Project description:We aimed to compare the efficacy and safety of midazolam plus ketamine versus fentanyl plus propofol combination administered to children undergoing upper gastrointestinal endoscopy (UGE) and to determine the most appropriate sedation protocol.This prospective, randomized, single-blind study included patients between the ages of 4 and 17 years who underwent UGE for diagnostic purposes. Patients were divided randomly into groups A (midazolam-ketamine combination, n=119) and B (fentanyl plus propofol combination, n=119). The effectiveness of the sedation and complications during the procedure and recovery period were recorded.The processes started without an additional dose of the drug for 118 patients (99.1%) in group A and for 101 patients (84.8%) in group B (P=0.001).
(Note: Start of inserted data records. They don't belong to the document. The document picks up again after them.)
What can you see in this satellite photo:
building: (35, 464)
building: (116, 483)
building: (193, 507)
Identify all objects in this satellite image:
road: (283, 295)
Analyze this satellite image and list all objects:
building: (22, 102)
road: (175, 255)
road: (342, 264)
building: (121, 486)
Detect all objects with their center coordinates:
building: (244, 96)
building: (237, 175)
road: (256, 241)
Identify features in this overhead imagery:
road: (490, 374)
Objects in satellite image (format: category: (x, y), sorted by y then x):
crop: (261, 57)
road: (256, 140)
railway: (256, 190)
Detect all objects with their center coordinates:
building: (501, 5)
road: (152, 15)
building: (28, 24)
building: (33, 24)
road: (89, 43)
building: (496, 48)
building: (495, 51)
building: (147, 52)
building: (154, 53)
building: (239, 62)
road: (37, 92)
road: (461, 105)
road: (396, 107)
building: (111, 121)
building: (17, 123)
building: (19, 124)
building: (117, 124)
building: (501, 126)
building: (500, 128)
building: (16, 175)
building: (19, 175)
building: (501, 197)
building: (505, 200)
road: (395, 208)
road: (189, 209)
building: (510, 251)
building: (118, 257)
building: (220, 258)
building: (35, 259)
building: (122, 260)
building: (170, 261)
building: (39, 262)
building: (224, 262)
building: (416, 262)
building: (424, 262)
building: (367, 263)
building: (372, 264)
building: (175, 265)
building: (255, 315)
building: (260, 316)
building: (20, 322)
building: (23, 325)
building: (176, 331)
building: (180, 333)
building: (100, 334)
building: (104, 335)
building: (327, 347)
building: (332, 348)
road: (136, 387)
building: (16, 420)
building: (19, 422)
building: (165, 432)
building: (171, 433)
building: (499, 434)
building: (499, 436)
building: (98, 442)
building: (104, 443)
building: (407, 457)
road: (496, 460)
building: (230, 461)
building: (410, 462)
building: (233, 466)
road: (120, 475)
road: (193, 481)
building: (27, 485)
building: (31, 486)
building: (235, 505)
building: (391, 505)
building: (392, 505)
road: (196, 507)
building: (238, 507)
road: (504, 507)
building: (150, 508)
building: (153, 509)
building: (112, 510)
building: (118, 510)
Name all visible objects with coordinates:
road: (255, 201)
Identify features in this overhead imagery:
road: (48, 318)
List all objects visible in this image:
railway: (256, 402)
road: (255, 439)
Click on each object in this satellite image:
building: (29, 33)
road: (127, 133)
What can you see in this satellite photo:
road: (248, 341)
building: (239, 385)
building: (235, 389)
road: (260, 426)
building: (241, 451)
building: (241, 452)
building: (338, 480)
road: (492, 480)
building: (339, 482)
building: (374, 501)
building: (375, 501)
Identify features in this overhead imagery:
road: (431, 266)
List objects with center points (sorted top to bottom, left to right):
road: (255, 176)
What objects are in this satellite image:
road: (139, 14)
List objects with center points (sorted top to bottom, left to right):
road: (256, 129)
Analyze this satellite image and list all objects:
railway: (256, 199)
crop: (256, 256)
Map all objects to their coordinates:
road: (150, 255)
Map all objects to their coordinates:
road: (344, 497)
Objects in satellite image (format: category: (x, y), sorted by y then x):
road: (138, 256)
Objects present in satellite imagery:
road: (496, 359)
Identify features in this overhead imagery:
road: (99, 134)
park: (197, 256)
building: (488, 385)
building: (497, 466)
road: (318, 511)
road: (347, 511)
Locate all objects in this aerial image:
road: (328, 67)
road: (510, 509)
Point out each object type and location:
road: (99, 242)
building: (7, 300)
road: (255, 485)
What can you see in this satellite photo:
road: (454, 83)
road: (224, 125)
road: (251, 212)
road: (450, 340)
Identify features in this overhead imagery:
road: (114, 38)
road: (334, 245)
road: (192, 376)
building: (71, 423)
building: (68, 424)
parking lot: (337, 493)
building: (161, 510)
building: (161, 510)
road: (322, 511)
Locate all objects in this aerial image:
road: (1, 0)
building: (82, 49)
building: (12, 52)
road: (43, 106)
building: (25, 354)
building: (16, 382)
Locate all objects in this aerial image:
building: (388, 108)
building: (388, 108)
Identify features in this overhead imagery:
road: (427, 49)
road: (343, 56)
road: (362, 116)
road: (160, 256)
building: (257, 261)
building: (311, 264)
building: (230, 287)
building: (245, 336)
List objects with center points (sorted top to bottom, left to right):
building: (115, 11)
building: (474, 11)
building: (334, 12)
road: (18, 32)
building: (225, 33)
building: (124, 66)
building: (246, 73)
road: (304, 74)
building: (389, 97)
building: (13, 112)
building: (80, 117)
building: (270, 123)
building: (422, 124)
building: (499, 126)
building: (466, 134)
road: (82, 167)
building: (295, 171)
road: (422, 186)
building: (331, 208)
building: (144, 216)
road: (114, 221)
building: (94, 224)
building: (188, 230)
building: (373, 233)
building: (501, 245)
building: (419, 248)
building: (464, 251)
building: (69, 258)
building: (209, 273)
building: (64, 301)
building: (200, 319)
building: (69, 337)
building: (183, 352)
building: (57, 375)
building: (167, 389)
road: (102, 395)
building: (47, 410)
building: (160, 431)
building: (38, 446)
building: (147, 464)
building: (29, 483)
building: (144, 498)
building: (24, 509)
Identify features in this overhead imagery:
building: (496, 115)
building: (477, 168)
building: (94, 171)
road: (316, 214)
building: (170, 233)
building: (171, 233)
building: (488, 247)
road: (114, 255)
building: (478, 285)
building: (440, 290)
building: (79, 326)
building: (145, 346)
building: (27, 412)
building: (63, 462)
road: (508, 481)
The average dose of ketamine administered to the patients in group A was 1.03±0.15?mg/kg and the average dose of propofol administered to the patients in group B was 1.46±0.55?mg/kg. None of the patients stopped the endoscopic procedure in group A, but one patient (0.8%) had to discontinue the endoscopic procedure in group B. 27 patients in group A (22.7%) and 41 patients (34.5%) in group B developed complications during the procedure (P=0.044). The rate of complications during the recovery of group A (110 patients, 92.4%) was significantly higher than that in group B (48 patients, 40.3%) (P=0.001).In children, UGE procedures can be quite comfortable when using the midazolam-ketamine combination. However, adverse effects related to ketamine were observed during recovery.